◆ INSTRUKSI DAN PERSYARATAN
Susun baris-baris dari semua catatan di bawah ini sebagai daftar JSON berisi string, satu string untuk setiap baris. Jangan sertakan baris kosong.

◆ CATATAN YANG TERCANTUM
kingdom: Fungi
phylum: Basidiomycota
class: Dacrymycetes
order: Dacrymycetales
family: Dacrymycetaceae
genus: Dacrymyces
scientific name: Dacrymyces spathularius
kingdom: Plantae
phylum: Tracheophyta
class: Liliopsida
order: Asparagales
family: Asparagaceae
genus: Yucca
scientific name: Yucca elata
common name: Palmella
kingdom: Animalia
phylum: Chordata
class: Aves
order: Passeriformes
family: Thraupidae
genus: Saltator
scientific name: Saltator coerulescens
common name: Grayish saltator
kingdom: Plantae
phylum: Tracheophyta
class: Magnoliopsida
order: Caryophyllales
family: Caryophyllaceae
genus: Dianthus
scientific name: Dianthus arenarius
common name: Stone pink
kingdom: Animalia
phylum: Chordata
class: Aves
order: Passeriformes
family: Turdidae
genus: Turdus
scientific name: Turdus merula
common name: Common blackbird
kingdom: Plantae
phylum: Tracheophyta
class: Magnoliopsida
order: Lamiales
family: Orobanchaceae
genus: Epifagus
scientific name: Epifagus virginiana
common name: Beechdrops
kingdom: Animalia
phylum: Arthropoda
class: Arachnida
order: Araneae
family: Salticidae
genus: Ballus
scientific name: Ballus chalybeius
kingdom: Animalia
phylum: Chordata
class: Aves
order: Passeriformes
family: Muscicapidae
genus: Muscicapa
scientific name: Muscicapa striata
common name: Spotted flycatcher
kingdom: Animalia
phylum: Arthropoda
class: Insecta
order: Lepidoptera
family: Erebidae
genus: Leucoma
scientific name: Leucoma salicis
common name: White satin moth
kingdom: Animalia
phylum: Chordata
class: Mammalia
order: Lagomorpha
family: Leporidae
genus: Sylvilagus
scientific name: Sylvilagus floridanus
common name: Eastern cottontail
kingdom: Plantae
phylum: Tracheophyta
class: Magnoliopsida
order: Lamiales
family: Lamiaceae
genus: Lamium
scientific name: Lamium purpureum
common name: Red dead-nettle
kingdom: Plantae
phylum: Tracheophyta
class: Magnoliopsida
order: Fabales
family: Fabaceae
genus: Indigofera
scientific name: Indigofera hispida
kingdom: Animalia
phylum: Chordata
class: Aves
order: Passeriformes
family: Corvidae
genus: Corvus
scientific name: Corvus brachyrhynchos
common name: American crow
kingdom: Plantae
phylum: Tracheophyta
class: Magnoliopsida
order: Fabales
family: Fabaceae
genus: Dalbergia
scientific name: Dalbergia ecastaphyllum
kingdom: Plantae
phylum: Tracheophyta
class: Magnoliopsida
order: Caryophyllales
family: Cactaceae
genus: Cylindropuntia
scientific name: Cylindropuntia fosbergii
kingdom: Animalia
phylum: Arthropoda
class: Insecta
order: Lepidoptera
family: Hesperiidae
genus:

◆ HASIL TUGAS
[
  "kingdom: Fungi",
  "phylum: Basidiomycota",
  "class: Dacrymycetes",
  "order: Dacrymycetales",
  "family: Dacrymycetaceae",
  "genus: Dacrymyces",
  "scientific name: Dacrymyces spathularius",
  "kingdom: Plantae",
  "phylum: Tracheophyta",
  "class: Liliopsida",
  "order: Asparagales",
  "family: Asparagaceae",
  "genus: Yucca",
  "scientific name: Yucca elata",
  "common name: Palmella",
  "kingdom: Animalia",
  "phylum: Chordata",
  "class: Aves",
  "order: Passeriformes",
  "family: Thraupidae",
  "genus: Saltator",
  "scientific name: Saltator coerulescens",
  "common name: Grayish saltator",
  "kingdom: Plantae",
  "phylum: Tracheophyta",
  "class: Magnoliopsida",
  "order: Caryophyllales",
  "family: Caryophyllaceae",
  "genus: Dianthus",
  "scientific name: Dianthus arenarius",
  "common name: Stone pink",
  "kingdom: Animalia",
  "phylum: Chordata",
  "class: Aves",
  "order: Passeriformes",
  "family: Turdidae",
  "genus: Turdus",
  "scientific name: Turdus merula",
  "common name: Common blackbird",
  "kingdom: Plantae",
  "phylum: Tracheophyta",
  "class: Magnoliopsida",
  "order: Lamiales",
  "family: Orobanchaceae",
  "genus: Epifagus",
  "scientific name: Epifagus virginiana",
  "common name: Beechdrops",
  "kingdom: Animalia",
  "phylum: Arthropoda",
  "class: Arachnida",
  "order: Araneae",
  "family: Salticidae",
  "genus: Ballus",
  "scientific name: Ballus chalybeius",
  "kingdom: Animalia",
  "phylum: Chordata",
  "class: Aves",
  "order: Passeriformes",
  "family: Muscicapidae",
  "genus: Muscicapa",
  "scientific name: Muscicapa striata",
  "common name: Spotted flycatcher",
  "kingdom: Animalia",
  "phylum: Arthropoda",
  "class: Insecta",
  "order: Lepidoptera",
  "family: Erebidae",
  "genus: Leucoma",
  "scientific name: Leucoma salicis",
  "common name: White satin moth",
  "kingdom: Animalia",
  "phylum: Chordata",
  "class: Mammalia",
  "order: Lagomorpha",
  "family: Leporidae",
  "genus: Sylvilagus",
  "scientific name: Sylvilagus floridanus",
  "common name: Eastern cottontail",
  "kingdom: Plantae",
  "phylum: Tracheophyta",
  "class: Magnoliopsida",
  "order: Lamiales",
  "family: Lamiaceae",
  "genus: Lamium",
  "scientific name: Lamium purpureum",
  "common name: Red dead-nettle",
  "kingdom: Plantae",
  "phylum: Tracheophyta",
  "class: Magnoliopsida",
  "order: Fabales",
  "family: Fabaceae",
  "genus: Indigofera",
  "scientific name: Indigofera hispida",
  "kingdom: Animalia",
  "phylum: Chordata",
  "class: Aves",
  "order: Passeriformes",
  "family: Corvidae",
  "genus: Corvus",
  "scientific name: Corvus brachyrhynchos",
  "common name: American crow",
  "kingdom: Plantae",
  "phylum: Tracheophyta",
  "class: Magnoliopsida",
  "order: Fabales",
  "family: Fabaceae",
  "genus: Dalbergia",
  "scientific name: Dalbergia ecastaphyllum",
  "kingdom: Plantae",
  "phylum: Tracheophyta",
  "class: Magnoliopsida",
  "order: Caryophyllales",
  "family: Cactaceae",
  "genus: Cylindropuntia",
  "scientific name: Cylindropuntia fosbergii",
  "kingdom: Animalia",
  "phylum: Arthropoda",
  "class: Insecta",
  "order: Lepidoptera",
  "family: Hesperiidae",
  "genus:"
]